We too have the rainbow flag out for almost a year now. And you got friends over here too.moonshadow wrote: ↑Mon Dec 21, 2020 2:38 pmNow let's stop that.
There is nothing statistically to fear in the U.S.
Are things a little more dangerous for a trans person as opposed to any other group? Perhaps, but the risk is still small. For every one trans-person who has a physical confrontation here, there must be tens of thousands who don't.
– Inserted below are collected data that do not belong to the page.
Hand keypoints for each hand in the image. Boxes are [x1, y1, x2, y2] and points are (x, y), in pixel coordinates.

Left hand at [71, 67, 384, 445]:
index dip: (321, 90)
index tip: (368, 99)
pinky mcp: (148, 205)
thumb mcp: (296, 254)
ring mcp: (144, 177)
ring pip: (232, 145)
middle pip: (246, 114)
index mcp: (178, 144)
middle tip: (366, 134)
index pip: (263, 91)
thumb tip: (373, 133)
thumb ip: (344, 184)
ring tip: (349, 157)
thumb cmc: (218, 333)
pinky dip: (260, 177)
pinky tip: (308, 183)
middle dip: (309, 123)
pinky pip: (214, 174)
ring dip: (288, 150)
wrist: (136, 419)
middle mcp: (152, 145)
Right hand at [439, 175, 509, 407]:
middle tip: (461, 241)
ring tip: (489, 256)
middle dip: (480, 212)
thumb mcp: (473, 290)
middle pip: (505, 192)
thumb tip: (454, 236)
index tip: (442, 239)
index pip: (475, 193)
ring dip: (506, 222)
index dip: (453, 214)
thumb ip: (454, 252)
The biggest threat to trans-people is financial, by ways of employment discrimination, an issue you won't face as you'd be a visitor.
I occasionally see trans women out and about in places like Kingsport TN, and Johnson City TN.
My advice, if you change you mind, is to use common sense. Not to be insensitive, but you must be honest with yourself as to whether you "pass" or not. I know many Trans people reading this are probably getting offended, but your safety is more important in certain situations.
If you're getting "sir'ed" often enough, then yes, you stand a chance of being assaulted for entering a women's restroom, so in that case, just use the men's. Some states mandate this anyway.
States shaded blue on our map likely have transgender protections codified in law. Red states probably don't. ASSAULT IS ILLEGAL IN ALL STATES... YOU HAVE A RIGHT TO LIVE YOUR LIFE IN PEACE FROM CALIFORNIA TO MAINE, ALASKA TO TEXAS.
AND our constitution applies to visitors too.
In any case, take time to familiarize yourself with the local (state) laws of any U.S. state your are planning on visiting.
Read the book: Real Queer America by Samantha Allen, who writes about her experience as a trans-woman living in the south... there are challenges, but it's not as bad as you'd think.
I picked this up at the Kingsport TN 2018 PRIDE celebration. It's a good read.
And don't forget, you have friends here!
I've had this out since early December (it replaced my other PRIDE flag that was fading, having been out over a year now)...
... nobody has harassed us yet... no scraping eggs of the house, no cleaning toilet paper out of the trees, no busted windows... we did have one homophobic neighbor move away... but is that really a bad thing
But some US state law do not recognize the form of marriage my wife and I have. (same sex marriage) You can say that this is not a big deal, until you end up in a hospital. Then we don't got the same rights that you and Jen have.
Over here in Europe there are countries that are not save for LGBT people, like Poland and Hungary. The Netherlands is not perfect, but it is a save place to be with the same rights for LGBT people as any other people living here.
We just sit and wait, and have our holidays in Norway instead until things turn to normal in the USA.